◆ **Work to complete**: Search the records for the string "make". Copy each line where it occurs.

◆ **Collected data entries**:
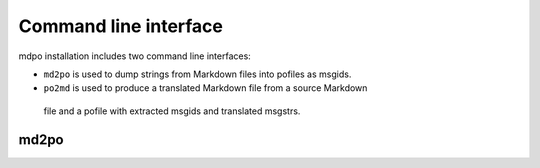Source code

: **********************
Command line interface
**********************

mdpo installation includes two command line interfaces:

* ``md2po`` is used to dump strings from Markdown files into pofiles as msgids.
* ``po2md`` is used to produce a translated Markdown file from a source Markdown
 file and a pofile with extracted msgids and translated msgstrs.

md2po
=====

.. argparse::
   :module: mdpo.md2po.__main__
   :func: build_parser
   :prog: md2po
   :nodefault:
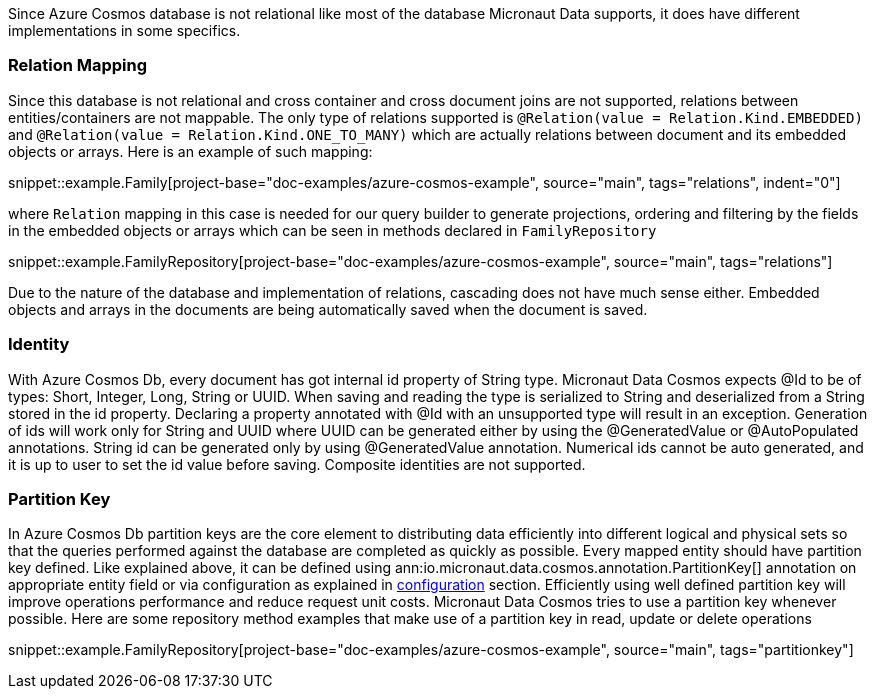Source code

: Since Azure Cosmos database is not relational like most of the database Micronaut Data supports, it does have different implementations in some specifics.

=== Relation Mapping ===

Since this database is not relational and cross container and cross document joins are not supported, relations between entities/containers are not mappable. The only type of relations supported is `@Relation(value = Relation.Kind.EMBEDDED)` and `@Relation(value = Relation.Kind.ONE_TO_MANY)` which are actually relations between document and its embedded objects or arrays. Here is an example of such mapping:

snippet::example.Family[project-base="doc-examples/azure-cosmos-example", source="main", tags="relations", indent="0"]

where `Relation` mapping in this case is needed for our query builder to generate projections, ordering and filtering by the fields in the embedded objects or arrays which can be seen in methods declared in `FamilyRepository`

snippet::example.FamilyRepository[project-base="doc-examples/azure-cosmos-example", source="main", tags="relations"]

Due to the nature of the database and implementation of relations, cascading does not have much sense either. Embedded objects and arrays in the documents are being automatically saved when the document is saved.

=== Identity ===

With Azure Cosmos Db, every document has got internal id property of String type. Micronaut Data Cosmos expects @Id to be of types: Short, Integer, Long, String or UUID. When saving and reading the type is serialized to String and deserialized from a String stored in the id property. Declaring a property annotated with @Id with an unsupported type will result in an exception.
Generation of ids will work only for String and UUID where UUID can be generated either by using the @GeneratedValue or @AutoPopulated annotations. String id can be generated only by using @GeneratedValue annotation. Numerical ids cannot be auto generated, and it is up to user to set the id value before saving.
Composite identities are not supported.

=== Partition Key ===

In Azure Cosmos Db partition keys are the core element to distributing data efficiently into different logical and physical sets so that the queries performed against the database are completed as quickly as possible. Every mapped entity should have partition key defined. Like explained above, it can be defined using ann:io.micronaut.data.cosmos.annotation.PartitionKey[] annotation on appropriate entity field or via configuration as explained in <<azureCosmosConfiguration, configuration>> section. Efficiently using well defined partition key will improve operations performance and reduce request unit costs.
Micronaut Data Cosmos tries to use a partition key whenever possible. Here are some repository method examples that make use of a partition key in read, update or delete operations

snippet::example.FamilyRepository[project-base="doc-examples/azure-cosmos-example", source="main", tags="partitionkey"]
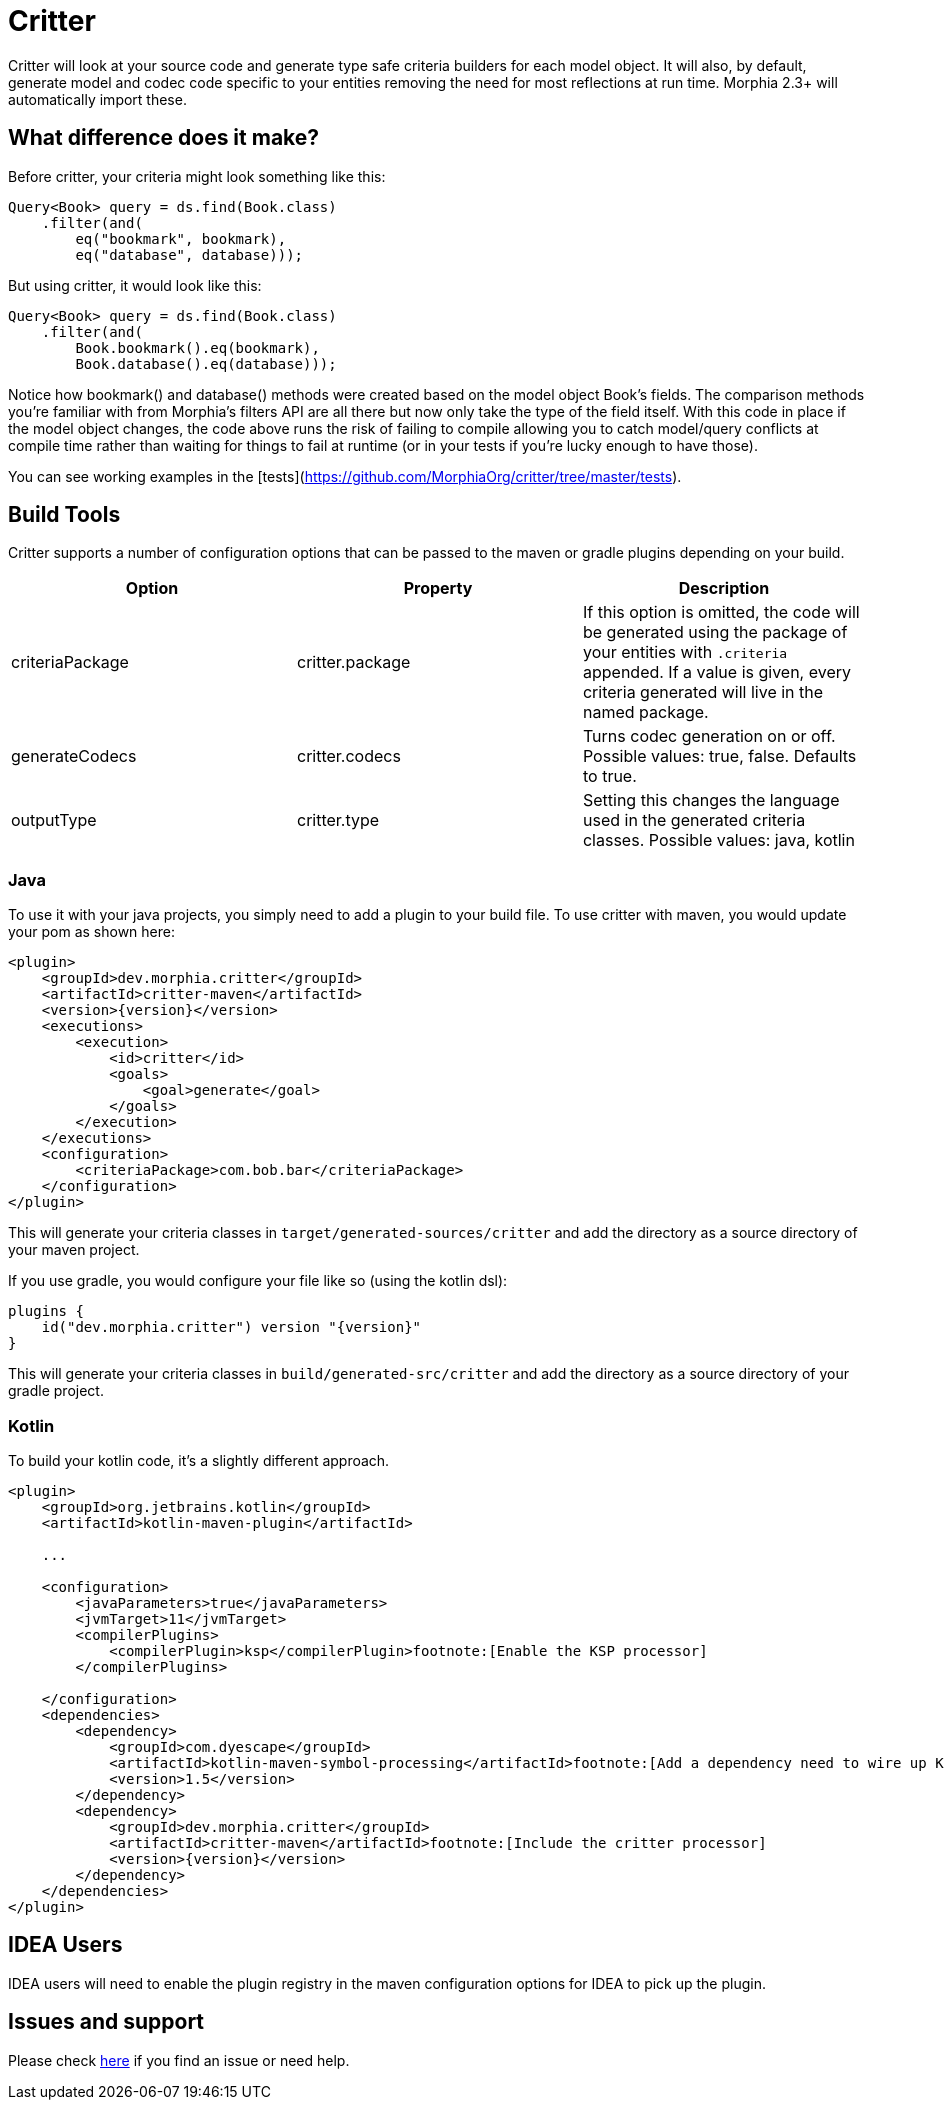 = Critter

Critter will look at your source code and generate type safe criteria builders for each model object.  It will also, by default,
generate model and codec code specific to your entities removing the need for most reflections at run time.  Morphia 2.3+ will
automatically import these.

== What difference does it make?

Before critter, your criteria might look something like this:

[source,java]
----
Query<Book> query = ds.find(Book.class)
    .filter(and(
        eq("bookmark", bookmark),
        eq("database", database)));
----

But using critter, it would look like this:

[source,java]
----
Query<Book> query = ds.find(Book.class)
    .filter(and(
        Book.bookmark().eq(bookmark),
        Book.database().eq(database)));
----

Notice how bookmark() and database() methods were created based on the model object Book's fields.  The comparison
methods you're familiar with from Morphia's filters API are all there but now only take the type of the field itself.
With this code in place if the model object changes, the code above runs the risk of failing to compile allowing you to
catch model/query conflicts at compile time rather than waiting for things to fail at runtime (or in your tests if you're
lucky enough to have those).

You can see working examples in the [tests](https://github.com/MorphiaOrg/critter/tree/master/tests).

== Build Tools

Critter supports a number of configuration options that can be passed to the maven or gradle plugins depending on your build.

[options="header"]
|=======
| Option | Property | Description
| criteriaPackage | critter.package | If this option is omitted, the code will be generated using the
package of your entities with `.criteria` appended.  If a value is given, every criteria generated will live in the
named package.
| generateCodecs | critter.codecs | Turns codec generation on or off.  Possible values: true, false. Defaults to true.
| outputType | critter.type | Setting this changes the language used in the generated criteria classes.
Possible values: java, kotlin
|=======

=== Java

To use it with your java projects, you simply need to add a plugin to your build file.  To use critter with maven, you would update your pom
as shown here:

[source,xml,subs="verbatim,attributes"]
----
<plugin>
    <groupId>dev.morphia.critter</groupId>
    <artifactId>critter-maven</artifactId>
    <version>{version}</version>
    <executions>
        <execution>
            <id>critter</id>
            <goals>
                <goal>generate</goal>
            </goals>
        </execution>
    </executions>
    <configuration>
        <criteriaPackage>com.bob.bar</criteriaPackage>
    </configuration>
</plugin>
----
This will generate your criteria classes in `target/generated-sources/critter` and add the directory as a source directory of
your maven project.

If you use gradle, you would configure your file like so (using the kotlin dsl):

[source,kotlin,subs="verbatim,attributes"]
----
plugins {
    id("dev.morphia.critter") version "{version}"
}
----
This will generate your criteria classes in `build/generated-src/critter` and add the directory as a source directory of your gradle
project.

=== Kotlin

To build your kotlin code, it's a slightly different approach.

[source]
----
<plugin>
    <groupId>org.jetbrains.kotlin</groupId>
    <artifactId>kotlin-maven-plugin</artifactId>

    ...

    <configuration>
        <javaParameters>true</javaParameters>
        <jvmTarget>11</jvmTarget>
        <compilerPlugins>
            <compilerPlugin>ksp</compilerPlugin>footnote:[Enable the KSP processor]
        </compilerPlugins>

    </configuration>
    <dependencies>
        <dependency>
            <groupId>com.dyescape</groupId>
            <artifactId>kotlin-maven-symbol-processing</artifactId>footnote:[Add a dependency need to wire up KSP inside maven]
            <version>1.5</version>
        </dependency>
        <dependency>
            <groupId>dev.morphia.critter</groupId>
            <artifactId>critter-maven</artifactId>footnote:[Include the critter processor]
            <version>{version}</version>
        </dependency>
    </dependencies>
</plugin>
----

== IDEA Users

IDEA users will need to enable the plugin registry in the maven configuration options for IDEA to pick up the plugin.

== Issues and support

Please check xref:issues-help.adoc[here] if you find an issue or need help.
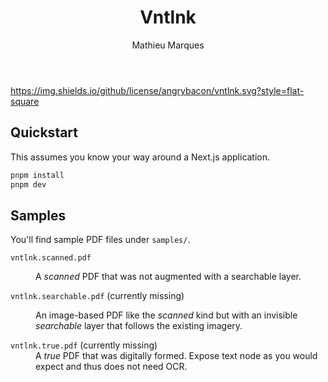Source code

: #+TITLE: Vntlnk
#+AUTHOR: Mathieu Marques

[[./LICENSE.org][https://img.shields.io/github/license/angrybacon/vntlnk.svg?style=flat-square]]

** Quickstart

This assumes you know your way around a Next.js application.

#+BEGIN_SRC sh
pnpm install
pnpm dev
#+END_SRC

** Samples

You'll find sample PDF files under =samples/=.

- =vntlnk.scanned.pdf= ::
  A /scanned/ PDF that was not augmented with a searchable layer.

- =vntlnk.searchable.pdf= (currently missing) ::
  An image-based PDF like the /scanned/ kind but with an invisible /searchable/
  layer that follows the existing imagery.

- =vntlnk.true.pdf= (currently missing) ::
  A /true/ PDF that was digitally formed. Expose text node as you would expect
  and thus does not need OCR.
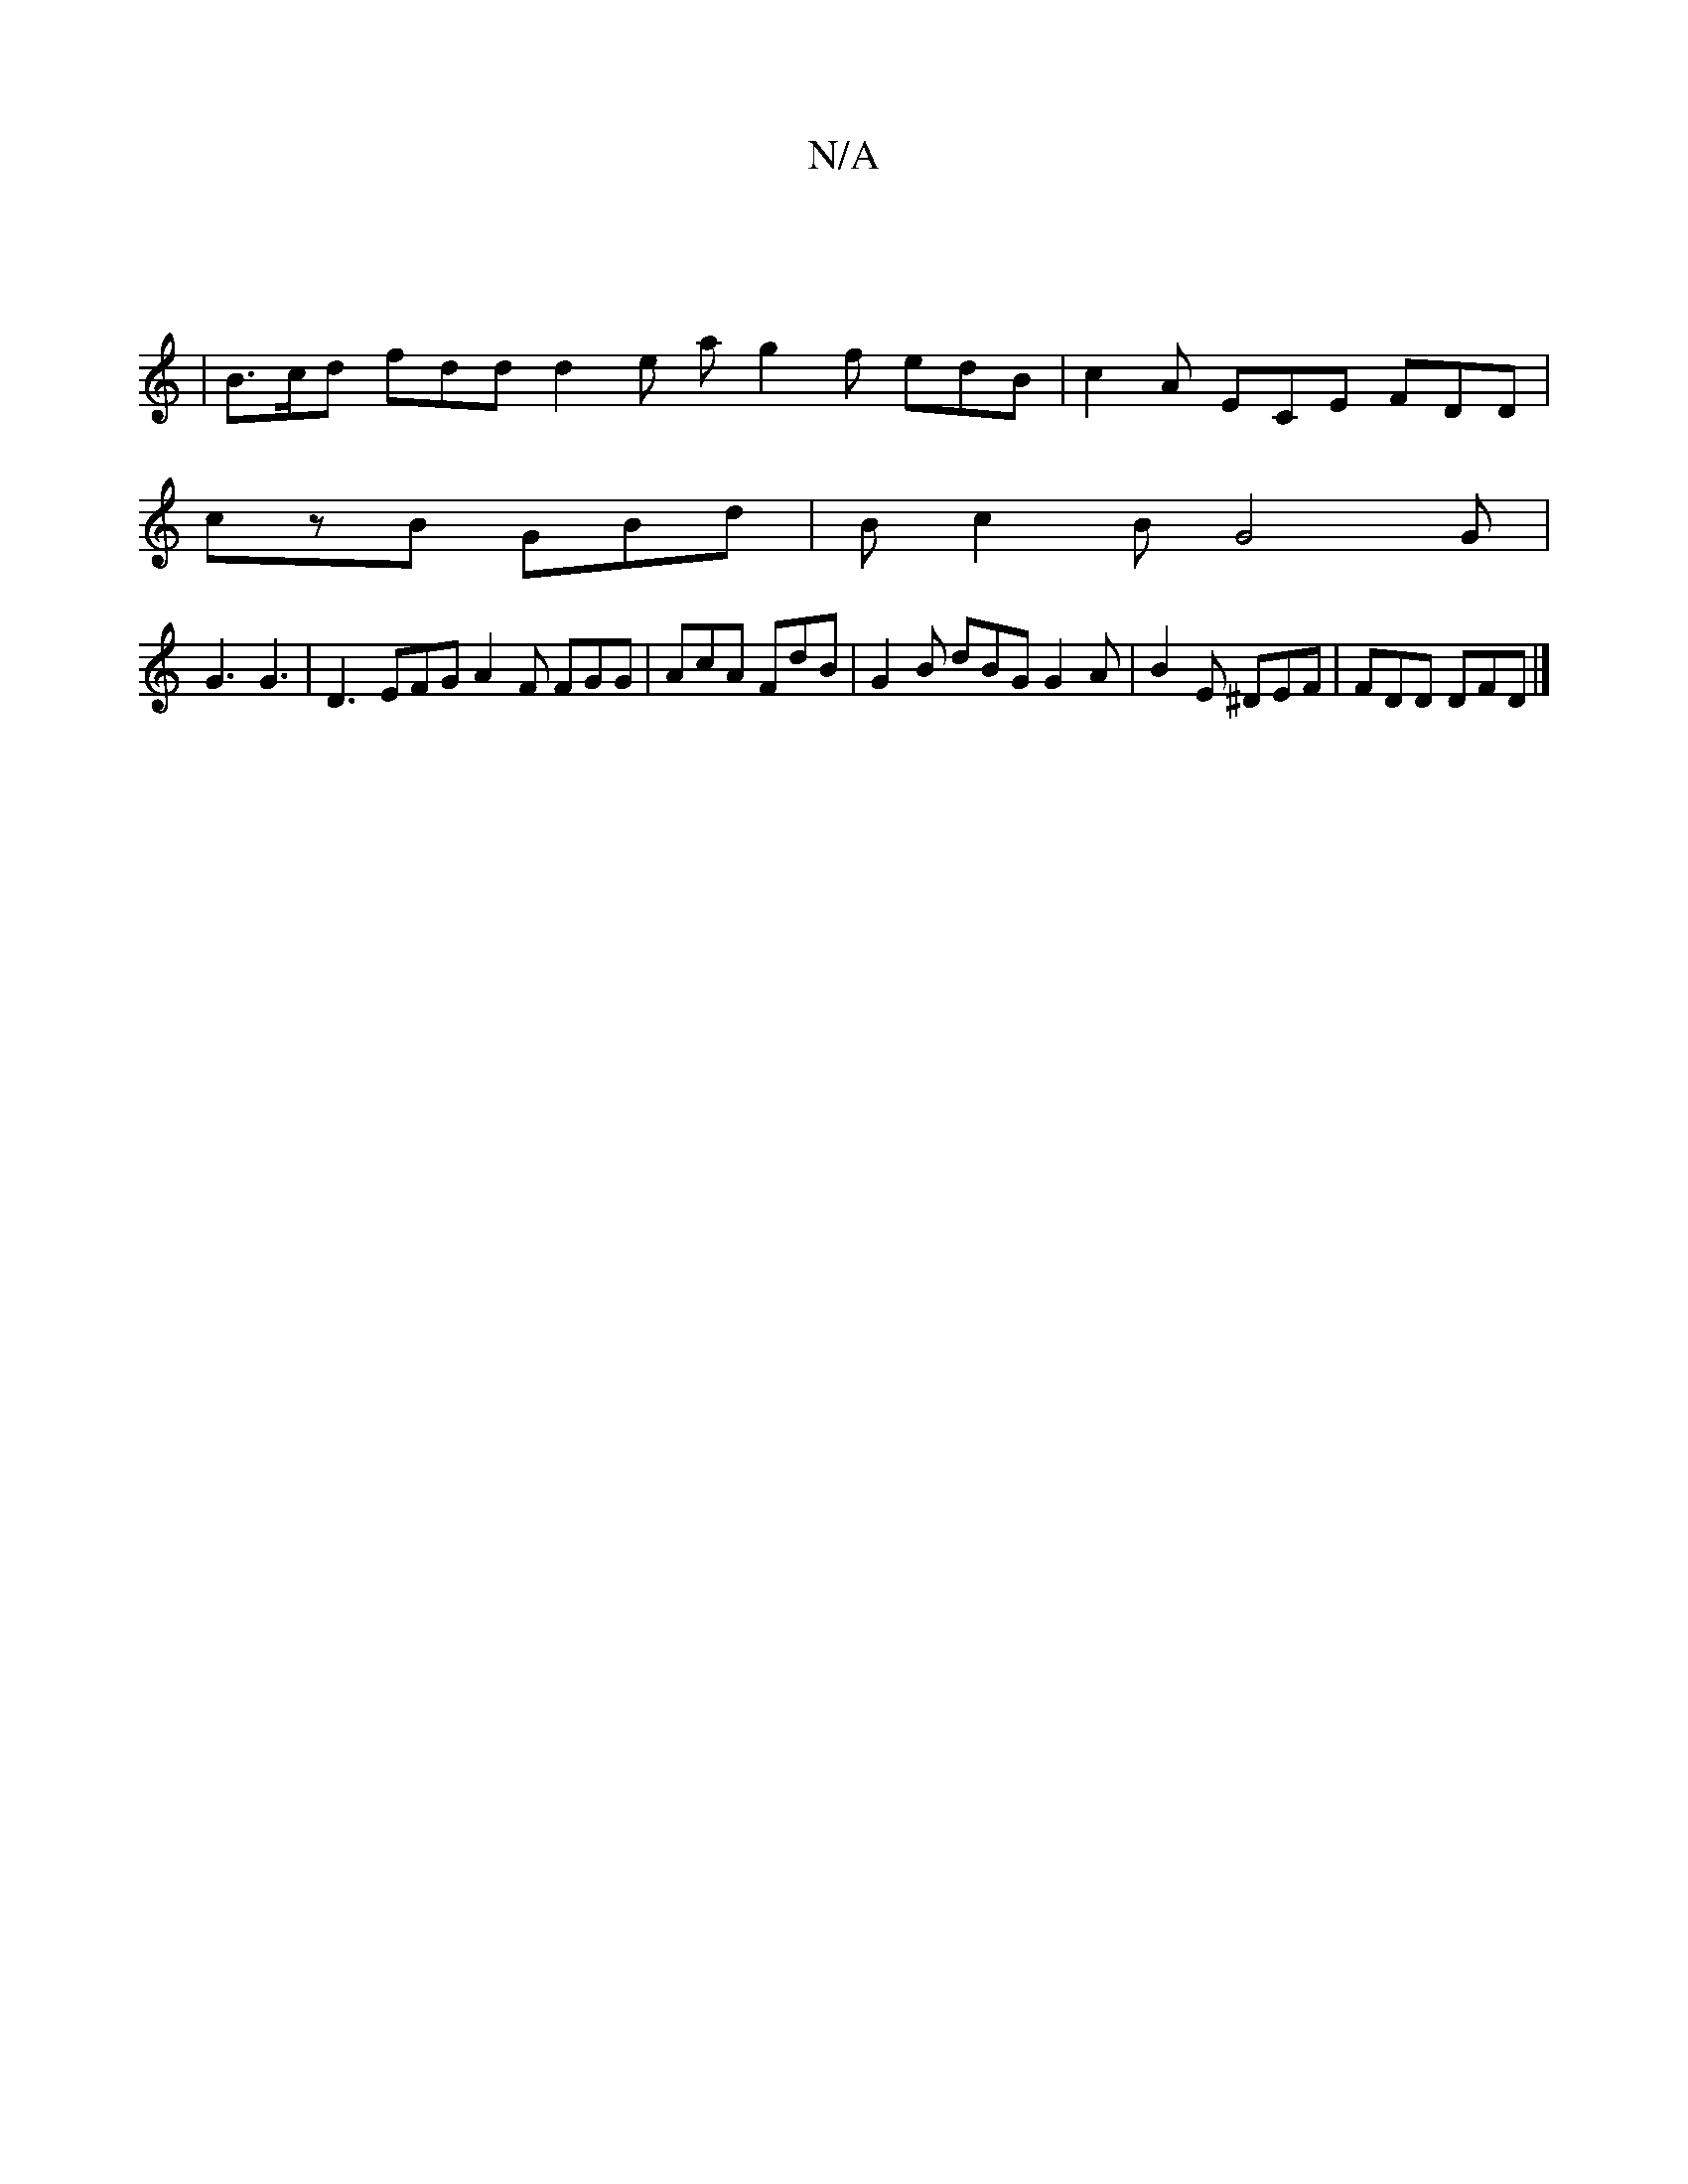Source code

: X:1
T:N/A
M:4/4
R:N/A
K:Cmajor
|
|B>cd fdd d2e a1/1 g2 f edB|c2A ECE FDD|
czB GBd|B1 c2B G4 G|
G3 G3|D3 EFG A2F FGG|AcA FdB|G2 B dBG G2A|B2E ^DEF|FDD DFD|]

E|FDCE DCDB | B2GB A3E | DABe dcBA | fA A/2f/ fe d4|faef fecA |
d2 fd edgB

◆ **Solution for this problem**:
Micronaut Data Cosmos tries to use a partition key whenever possible. Here are some repository method examples that make use of a partition key in read, update or delete operations
== What difference does it make?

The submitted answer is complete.